In the material below, some lines may hold the word "brand"; state how many do, giving only the number.

[SOURCE MATERIAL]
******
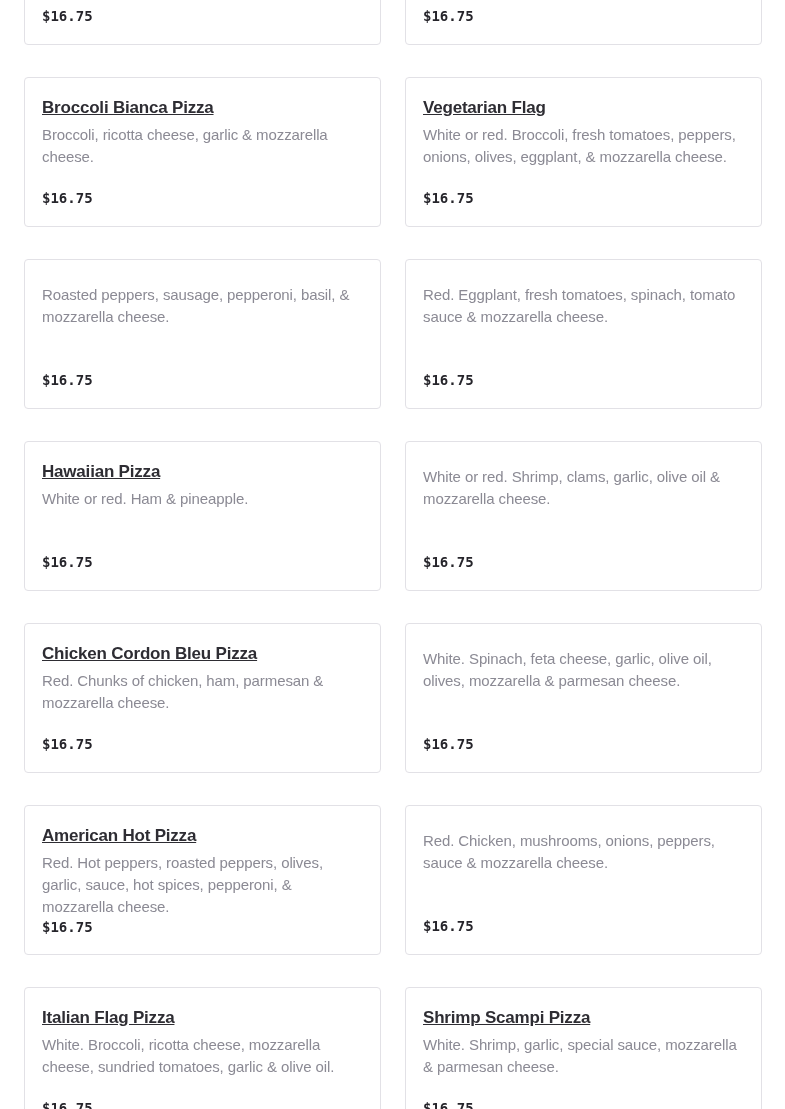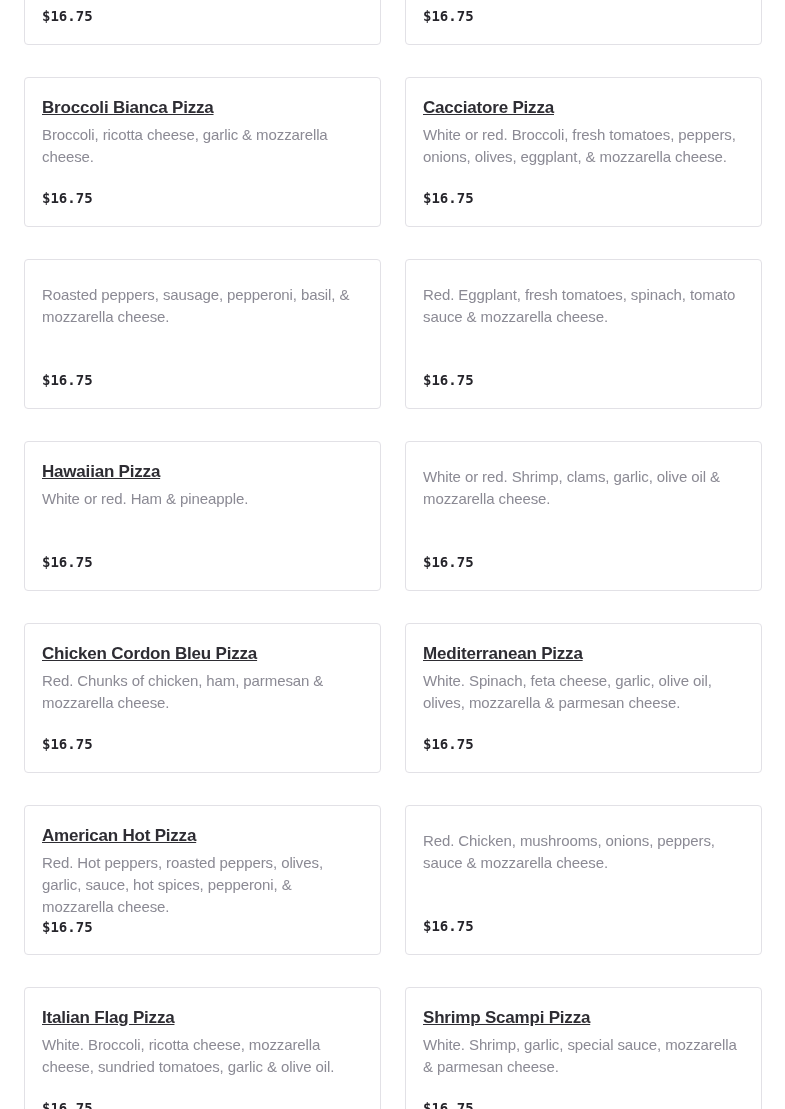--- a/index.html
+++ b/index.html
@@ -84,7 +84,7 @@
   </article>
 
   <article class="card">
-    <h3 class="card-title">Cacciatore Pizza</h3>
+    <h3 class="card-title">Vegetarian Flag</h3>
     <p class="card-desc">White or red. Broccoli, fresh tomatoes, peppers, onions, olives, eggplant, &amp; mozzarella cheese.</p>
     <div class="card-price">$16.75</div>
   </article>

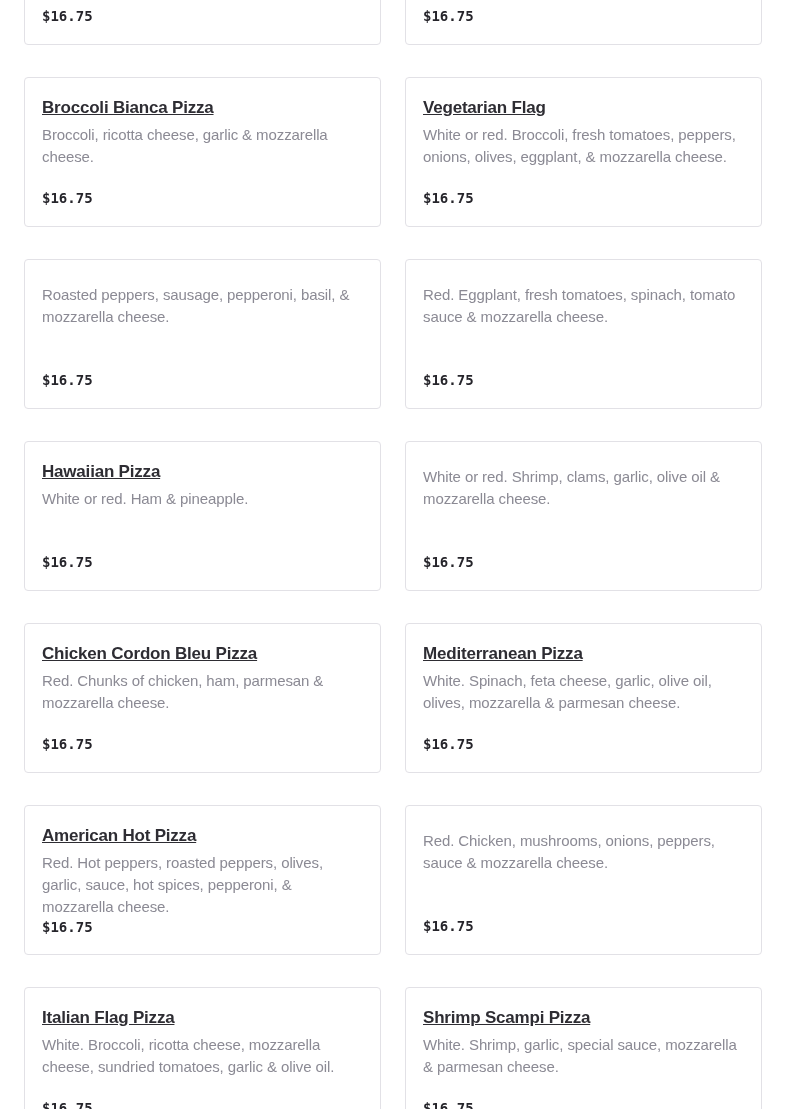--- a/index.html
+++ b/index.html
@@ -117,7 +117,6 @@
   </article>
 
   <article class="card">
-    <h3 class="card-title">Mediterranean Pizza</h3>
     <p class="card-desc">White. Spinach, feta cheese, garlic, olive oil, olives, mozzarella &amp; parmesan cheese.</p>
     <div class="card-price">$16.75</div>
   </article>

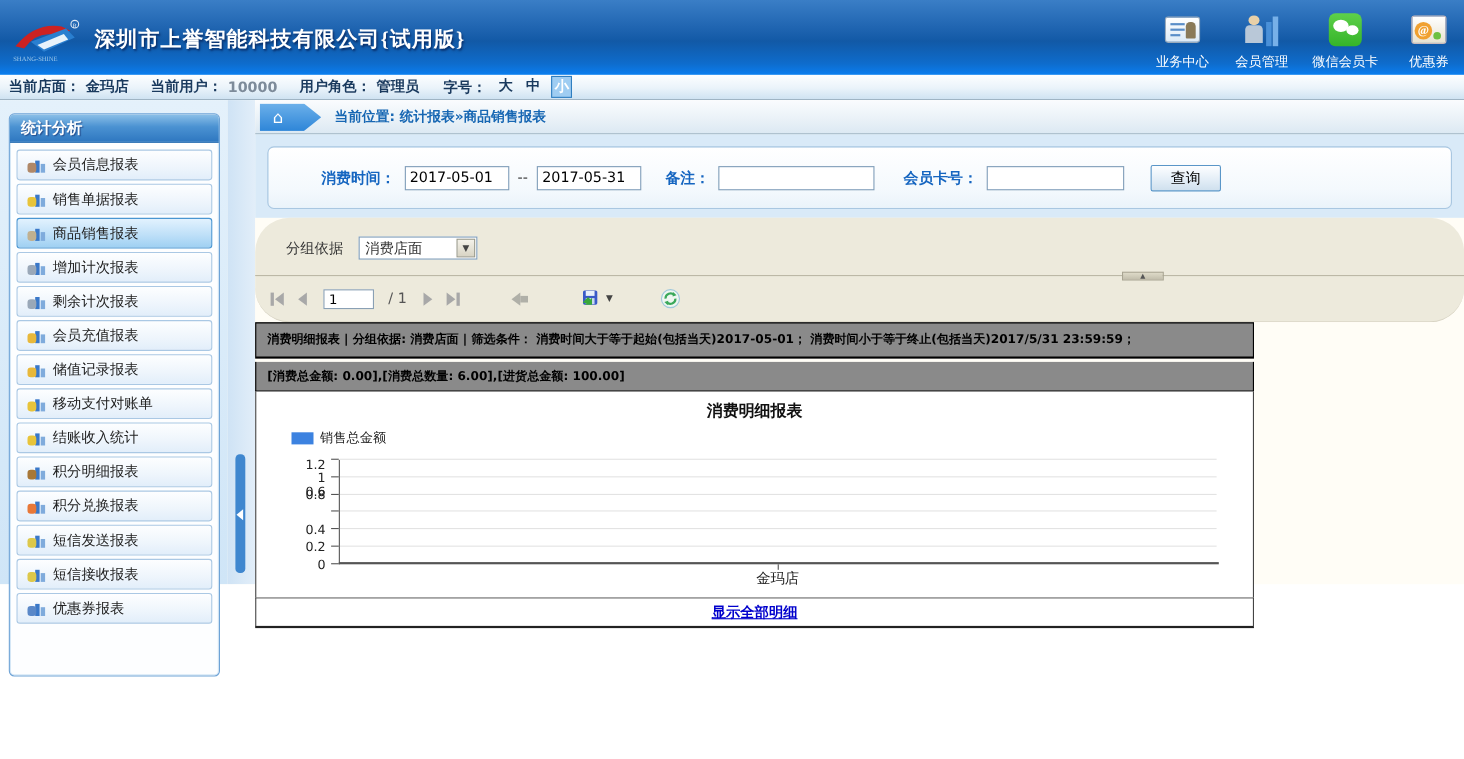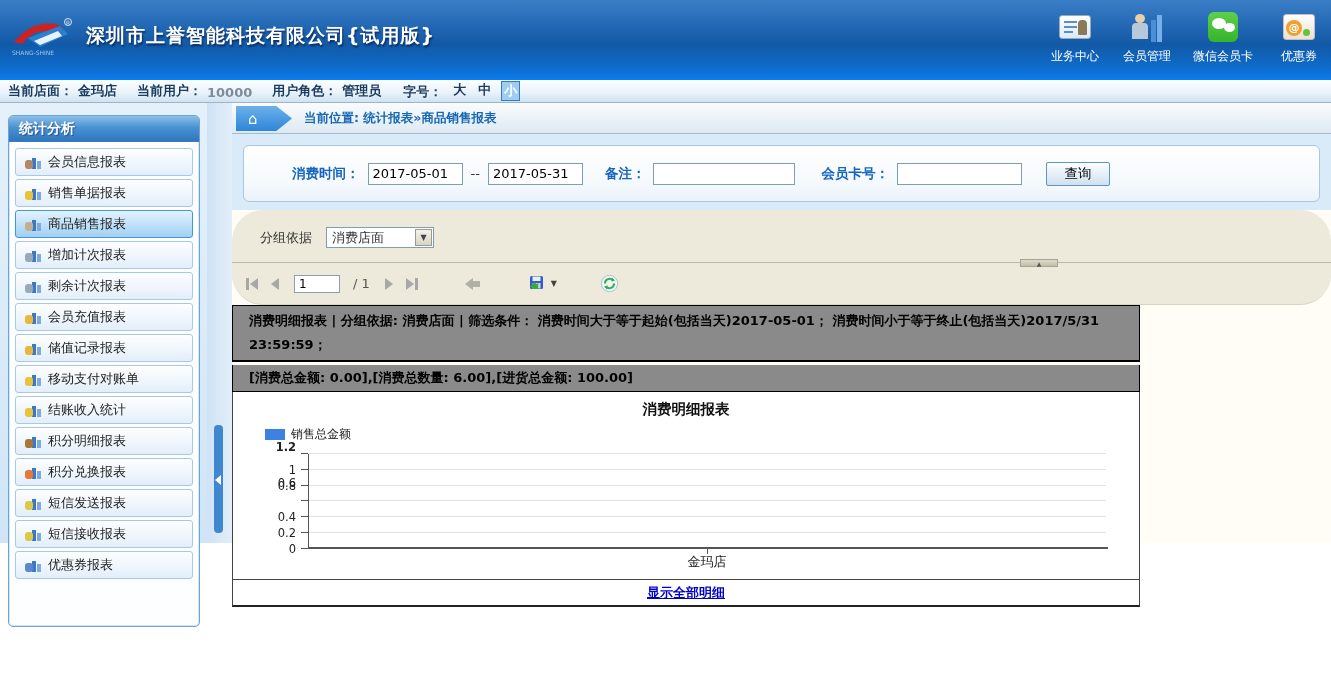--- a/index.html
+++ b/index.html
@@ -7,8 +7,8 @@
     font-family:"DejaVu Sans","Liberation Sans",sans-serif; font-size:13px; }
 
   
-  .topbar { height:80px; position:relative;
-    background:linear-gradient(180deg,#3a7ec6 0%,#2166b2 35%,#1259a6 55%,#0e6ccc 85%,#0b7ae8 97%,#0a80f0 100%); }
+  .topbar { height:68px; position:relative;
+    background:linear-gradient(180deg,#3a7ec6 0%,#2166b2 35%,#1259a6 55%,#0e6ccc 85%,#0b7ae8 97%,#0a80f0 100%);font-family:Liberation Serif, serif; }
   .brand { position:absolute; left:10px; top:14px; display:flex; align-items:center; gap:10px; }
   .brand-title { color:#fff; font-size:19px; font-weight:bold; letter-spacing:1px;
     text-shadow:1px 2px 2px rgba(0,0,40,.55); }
******
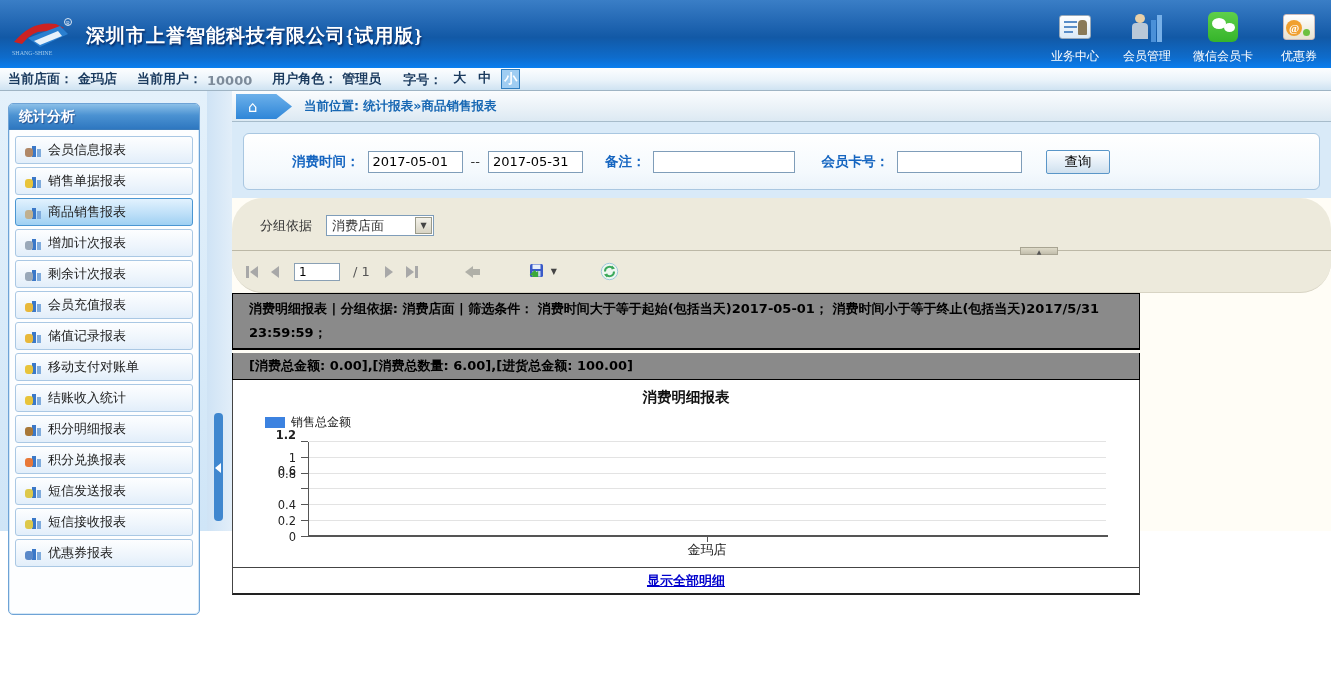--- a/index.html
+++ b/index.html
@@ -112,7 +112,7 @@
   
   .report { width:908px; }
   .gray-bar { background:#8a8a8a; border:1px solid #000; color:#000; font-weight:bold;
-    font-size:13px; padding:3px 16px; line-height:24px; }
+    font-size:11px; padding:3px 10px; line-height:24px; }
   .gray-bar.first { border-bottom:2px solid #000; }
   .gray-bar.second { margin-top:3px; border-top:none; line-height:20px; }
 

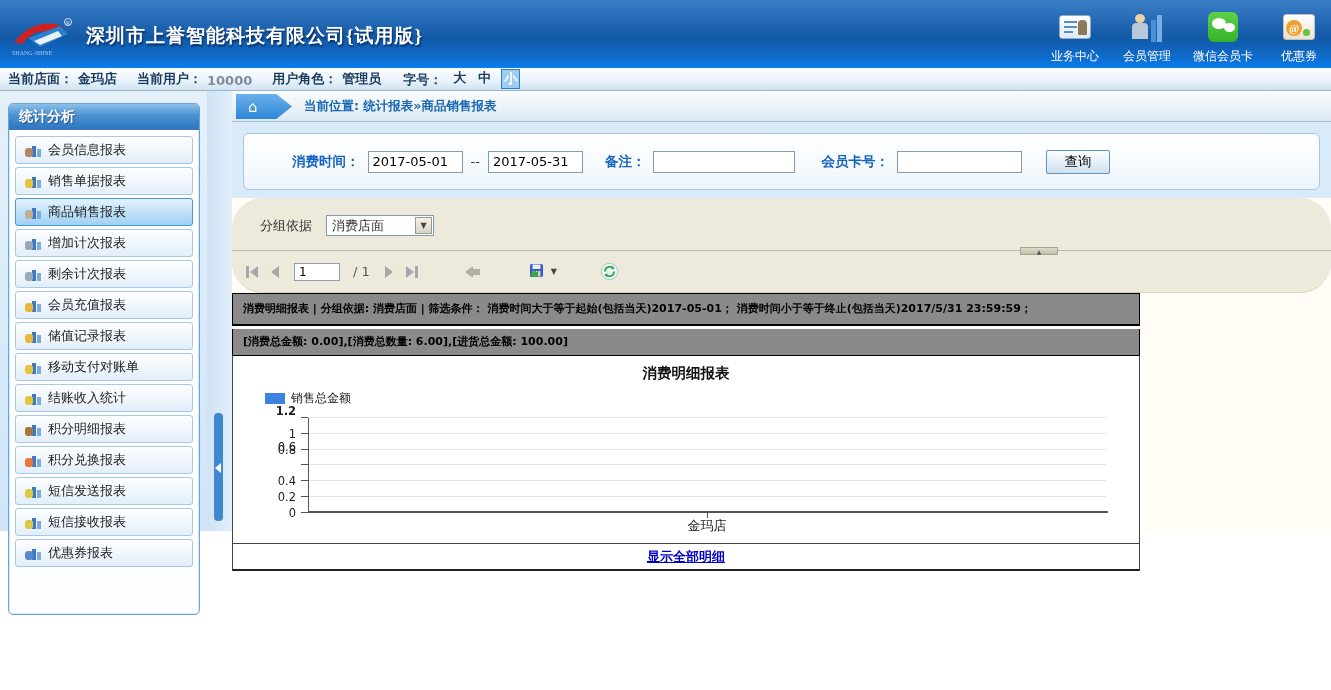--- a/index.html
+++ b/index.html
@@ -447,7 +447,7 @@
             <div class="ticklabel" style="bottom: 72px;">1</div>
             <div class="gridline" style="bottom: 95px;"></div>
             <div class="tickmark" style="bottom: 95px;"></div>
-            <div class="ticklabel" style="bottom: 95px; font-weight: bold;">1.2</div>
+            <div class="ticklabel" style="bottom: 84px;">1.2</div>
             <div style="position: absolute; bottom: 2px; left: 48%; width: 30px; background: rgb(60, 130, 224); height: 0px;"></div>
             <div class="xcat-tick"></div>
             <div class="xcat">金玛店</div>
******
[ANSWER TO THE EXERCISE] 2